Die Computermodellierung ist ein wichtiges Werkzeug zur Analyse und Gestaltung implantierter neuronaler Stimulationsgeräte und zur Untersuchung der zugrunde liegenden Wirkmechanismen. Wir untersuchten verschiedene Möglichkeiten, aktuelle Quellelektroden darzustellen, und identifizierten genaue und effiziente Implementierungen, sei es mit monopolarer oder multipolarer Stimulation. Wir empfehlen, den Kontakt mit Platin, das Elektrodensubstrat mit Silikon und entweder eine Punktquelle des Stroms in jedem Kontakt oder eine Grenzstromquelle zu modellieren. Das Kontakt-/Elektrodensubstrat kann mit einer einzigen Platindomäne (mit geeigneten Isoliergrenzen um das Elektrodensubstrat und zwischen Kontakten) modelliert werden, um die kleinen Kontaktdomänen zu entfernen, wenn die Geometrie oder das Netz unerschwinglich sind; Diese Darstellung vermeidet auch numerische Instabilitäten, die durch den Bereich der Leitfähigkeiten von Silikon bis Platin entstehen, obwohl die Lösungszeit erhöht wird.
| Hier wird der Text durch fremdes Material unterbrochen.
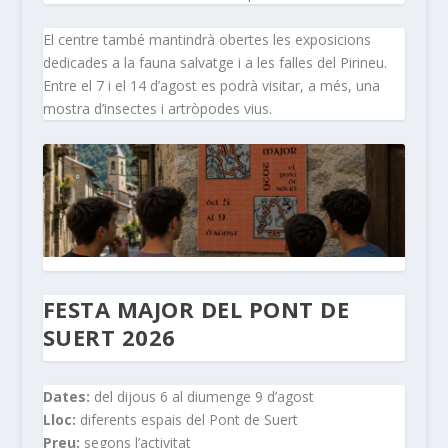
El centre també mantindrà obertes les exposicions
dedicades a la fauna salvatge i a les falles del Pirineu.
Entre el 7 i el 14 d’agost es podrà visitar, a més, una
mostra d’insectes i artròpodes vius.
FESTA MAJOR DEL PONT DE
SUERT 2026
Dates:
del dijous 6 al diumenge 9 d’agost
Lloc:
diferents espais del Pont de Suert
Preu:
segons l’activitat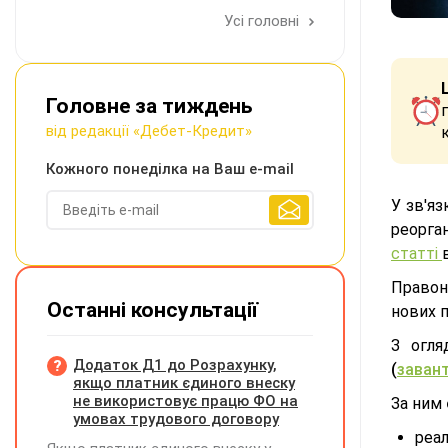
Усі головні
Головне за тиждень
від редакції «Дебет-Кредит»
Кожного понеділка на Ваш e-mail
У зв'яз
реорга
статті
Правон
Останні консультації
нових п
З огл
Додаток Д1 до Розрахунку,
(
заван
якщо платник єдиного внеску
не використовує працю ФО на
За ним
умовах трудового договору
реал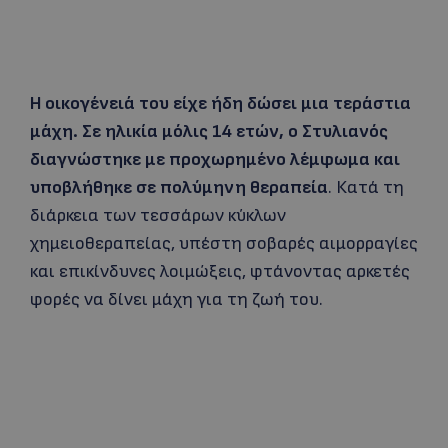
Η οικογένειά του είχε ήδη δώσει μια τεράστια
μάχη. Σε ηλικία μόλις 14 ετών, ο Στυλιανός
διαγνώστηκε με προχωρημένο λέμφωμα και
υποβλήθηκε σε πολύμηνη θεραπεία
. Κατά τη
διάρκεια των τεσσάρων κύκλων
χημειοθεραπείας, υπέστη σοβαρές αιμορραγίες
και επικίνδυνες λοιμώξεις, φτάνοντας αρκετές
φορές να δίνει μάχη για τη ζωή του.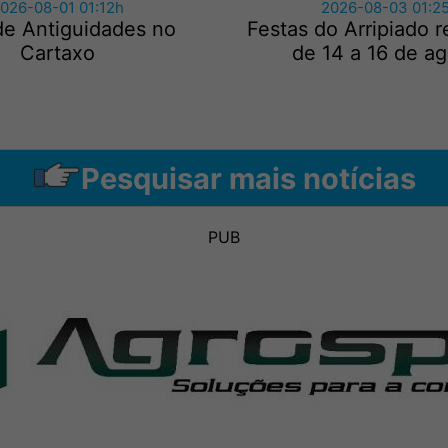
026-08-01 01:12h
2026-08-03 01:2
de Antiguidades no
Festas do Arripiado 
Cartaxo
de 14 a 16 de a
Pesquisar mais notícias
PUB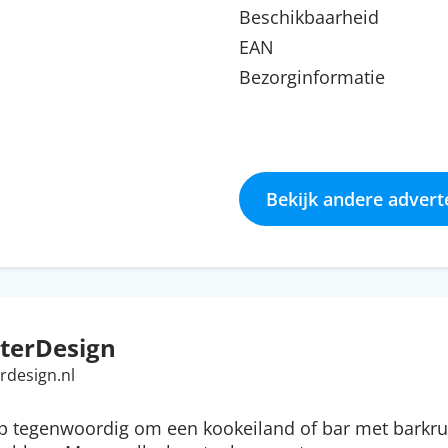
Beschikbaarheid
EAN
Bezorginformatie
Bekijk andere advert
terDesign
rdesign.nl
ip tegenwoordig om een kookeiland of bar met barkru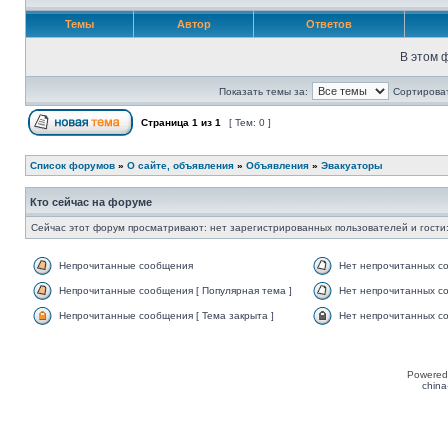
Темы
Автор
Ответов
В этом 
Показать темы за:
Сортироват
Страница
1
из
1
[ Тем: 0 ]
Список форумов
»
О сайте, объявления
»
Объявления
»
Эвакуаторы
Кто сейчас на форуме
Сейчас этот форум просматривают: нет зарегистрированных пользователей и гости:
Непрочитанные сообщения
Нет непрочитанных с
Непрочитанные сообщения [ Популярная тема ]
Нет непрочитанных со
Непрочитанные сообщения [ Тема закрыта ]
Нет непрочитанных со
Powered
china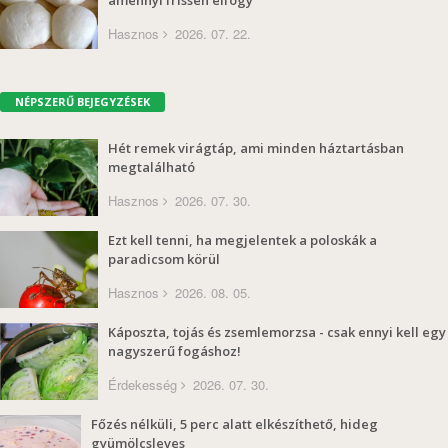
Hasznos
2026. 07. 22.
NÉPSZERŰ BEJEGYZÉSEK
Hét remek virágtáp, ami minden háztartásban
megtalálható
Hasznos
2026. 07. 30.
Ezt kell tenni, ha megjelentek a poloskák a
paradicsom körül
Hasznos
2026. 08. 05.
Káposzta, tojás és zsemlemorzsa - csak ennyi kell egy
nagyszerű fogáshoz!
Érdekesség
2026. 07. 30.
Főzés nélküli, 5 perc alatt elkészíthető, hideg
gyümölcsleves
Wenn die Elektrodenkonstruktion mehr als einen Kontakt umfasst, müssen inaktive Kontakte schwimmend (nicht geerdet) sein und eine leitfähige Oberfläche haben, um die Isopotenzialität zu gewährleisten. Bei diesem Ansatz muss das Modell nur einmal pro Kontakt ausgeführt werden, und die Überlagerung kann verwendet werden, um die potenziellen Verteilungen zu berechnen, die sich aus einer beliebigen Kombination von Kontakten mit jeweils einer eigenen aktuellen Amplitude ergeben. In bipolaren Fällen erzeugten drei der Quellmodelle (Punktstromquelle, Grenzstromquelle und Schwebepotentialier) genaue Schwellenwerte mit beiden gleichzeitig aktiven Kontakten oder mit Überlagerung, sei es mit Silikon für das Elektrodensubstrat oder isoliertem Platin. Das elektrische Potentialquellenmodell war ungenau mit einem Silikonelektrodensubstrat, bei dem beide Kontakte gleichzeitig aktiv waren, da der von jedem Kontakt gelieferte Strom durch die potenziellen Verteilungen im Gewebe beeinflusst wurde, die sich aus dem anderen Kontakt ergaben; Die elektrische Potentialquelle war auch bei der Verwendung von Platin für das Elektrodensubstrat ungenau, wie oben für die monopolaren Simulationen beschrieben. Bei der Verwendung der Überlagerung haben wir bestätigt, dass inaktive Kontakte schwebend und nicht geerdet sein müssen, sodass null Nettostrom die Oberfläche der inaktiven Kontakte kreuzt.